===== SELECTED EXCERPT

When the property-tax bills were sent out, the citizens of the North
Shore reacted with shock and anger. At first the reaction was outraged
but inchoate: phone calls bombarded the Cook County Assessors Office.
Complaints also deluged the Chicago Tribune, which initiated
public knowledge of the firestorm of grievance by printing some
of the complaints in a front-page article. Many of the letters were
a cry from the heart, asking, in effect, where is the leadership,
where is the organization, that can organize and redress my grievances?
Thus, one outraged taxpayer wrote, "I bitterly resent the government
trying to steal my house from me, and that’s what they’re doing."
Another poured out his frustrations in the Chicago Tribune
article: "I just don’t know what to do. It’s frustrating as
hell. I hear people talk about a revolution, but I don’t know how
to revolt."

As soon as
the article was published, libertarian activists from the Libertarian
Party of Illinois and the National Taxpayers United (the Illinois
affiliate of the National Taxpayers Union) saw their opportunity
and seized it. A meeting was arranged in Evanston between representatives
from the LPI and NTU, and an Evanston resident quoted in the Tribune
article. The meeting formed a Taxpayer’s Protest Committee, with
Leonard Hartman, the quoted Evanston resident, at its head. James
Tobin, 31-year-old economist and bank auditor and Illinois NTU head
who was to become the principal leader of the tax rebellion, urged
an outright tax strike; he was ably seconded by Milton Mueller,
chairman of the Libertarian Party of Illinois.

The committee
decided to call a "town hall" type meeting in Evanston
to see if the property taxpayers would be willing to go along with
an outright tax strike – a refusal to pay the assessed taxes.
Notice of the meeting ran only in the early editions of the Chicago
Tribune; largely, the organizers relied merely on word of mouth.

The committee
expected about 50 people to appear at the meeting, which was held
on the night of August 3 in the Evanston Public Library. Instead,
200 citizens showed up. Harmann, without a libertarian background,
argued for a legal protest: paying the taxes while protesting and
appealing the assessments. But James Tobin far better expressed
the radical spirit of the meeting by calling for an open tax strike.
"We all know we’ve had big taxes thrown on our backs,"
Tobin charged. "And now it has come down to what we’re going
to do about it. Are we going to let city hall control our lives,
or are we going to make enough noise for them to listen to us?"
It is particularly gratifying to me that my Conceived
in Liberty
was brandished aloft by Tobin as he explained
why it was not "unpatriotic" to refuse tax payments, giving
examples from the book of early American tax revolts. Tobin asserted
that "We’ve gotten to the point where we are afraid of our
government, afraid of what it can do to us. It’s time somebody stood
up and pointed the finger!"

==========

TASK DESCRIPTION: Extend the account above of the North Shore property-tax revolt, picking up right after Tobin's call for somebody to stand up and point the finger.

===== SUPPLIED RECORDS

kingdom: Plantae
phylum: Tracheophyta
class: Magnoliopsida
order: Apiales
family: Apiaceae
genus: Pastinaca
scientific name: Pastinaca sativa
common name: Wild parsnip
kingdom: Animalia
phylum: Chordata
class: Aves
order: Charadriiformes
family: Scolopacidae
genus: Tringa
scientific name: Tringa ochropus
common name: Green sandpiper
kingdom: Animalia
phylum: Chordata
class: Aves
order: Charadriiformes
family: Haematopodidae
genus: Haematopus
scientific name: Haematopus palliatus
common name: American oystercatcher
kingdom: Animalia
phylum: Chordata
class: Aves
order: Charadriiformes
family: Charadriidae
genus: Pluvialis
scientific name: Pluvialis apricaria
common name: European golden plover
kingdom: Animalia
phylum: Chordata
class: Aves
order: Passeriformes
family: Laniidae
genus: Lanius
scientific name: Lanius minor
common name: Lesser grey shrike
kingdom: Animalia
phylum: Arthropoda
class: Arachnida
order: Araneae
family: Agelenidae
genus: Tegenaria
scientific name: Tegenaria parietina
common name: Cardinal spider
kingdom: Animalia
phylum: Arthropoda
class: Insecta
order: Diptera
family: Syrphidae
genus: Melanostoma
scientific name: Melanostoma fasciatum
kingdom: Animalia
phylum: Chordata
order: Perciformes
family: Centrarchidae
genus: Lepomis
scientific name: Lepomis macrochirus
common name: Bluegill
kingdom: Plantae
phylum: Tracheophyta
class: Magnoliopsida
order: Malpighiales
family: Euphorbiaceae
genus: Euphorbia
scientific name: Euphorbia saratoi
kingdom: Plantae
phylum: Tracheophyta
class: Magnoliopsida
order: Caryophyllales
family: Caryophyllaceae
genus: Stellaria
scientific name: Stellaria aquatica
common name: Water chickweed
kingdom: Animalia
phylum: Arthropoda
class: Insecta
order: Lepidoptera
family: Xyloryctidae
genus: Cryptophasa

==========

ANSWER TO THIS EXERCISE:
Tobin also
presented a well-thought out set of demands for the tax strike.
The demands included

  1. extending
    the August 15 deadline for property-tax payments by three months;
  2. freezing
    assessments at the old rate, so that taxes do not go up along
    with government-created inflation;
  3. no increase
    in tax rates without a publicly announced referendum;
  4. allowing
    small groups of taxpayers to obtain referenda for reducing tax
    rates; and
  5. full amnesty
    for the tax strikers.

The sentiment
of the crowd was overwhelmingly in favor of the tax strike, which
was only opposed by two persons. Typical of the sentiment was the
charge by a German immigrant in Evanston that when he attempted
to challenge the increased assessment, the assessors told him that
he had to wait until he received his bill; but after he received
the bill, the office told him that he would have had to challenge
the assessment before the bill was sent. "These are
Nazi tactics!" the man charged.

The organizers
passed the hat at the meeting and raised over $400 for printing
and for an advertisement in a local paper. More important was the
excellent publicity generated by the meeting: a Tribune article,
a page-three article in the Chicago Daily News replete with
pictures, and coverage by two TV stations and several radio stations.

As
the rest of the North Shore was leafleted, meetings burgeoned in
other townships, such as Glenview, Palatine, and Wilmette. The New
York Times gave full coverage, plus photographs, to a later
meeting in Evanston, held on August 18 at the First United Methodist
Church. The meeting of 350 homeowners "shouted their approval"
as Jim Tobin charged that "Taxes are immoral," and nationwide
TV coverage showed "Taxation Is Theft" placards being
brandished at these Illinois tax-protest meetings. Tobin told the
cheering throng that "you can never call a tax fair when you
are forced to pay against your will. It’s immoral to force me to
pay for educational facilities when I don’t have any children to
send to school. It’s immoral to force the elderly and retired to
pay for schools that are no use to them." In this way, Tobin
escalated the analysis, and raised the libertarian consciousness
of his listeners by widening the attack to the public-school system
itself – the "consumer" of the bulk of all property
taxes across the country.

In its August
issue announcing the strike, the Illinois Libertarian, the
newsletter of the Libertarian Party of Illinois, concludes its informative
article by saying that

How effective
the strike will be is dependent upon many unpredictable things.
But by any standard, our efforts thus far have been extremely
rewarding, and if the politicians aren’t paying attention they’ll
be sorry. The strike may not cripple the county government or
even come near it, but even so, thousands of people have either
taken actions or been exposed to ideas which question the very
legitimacy of government.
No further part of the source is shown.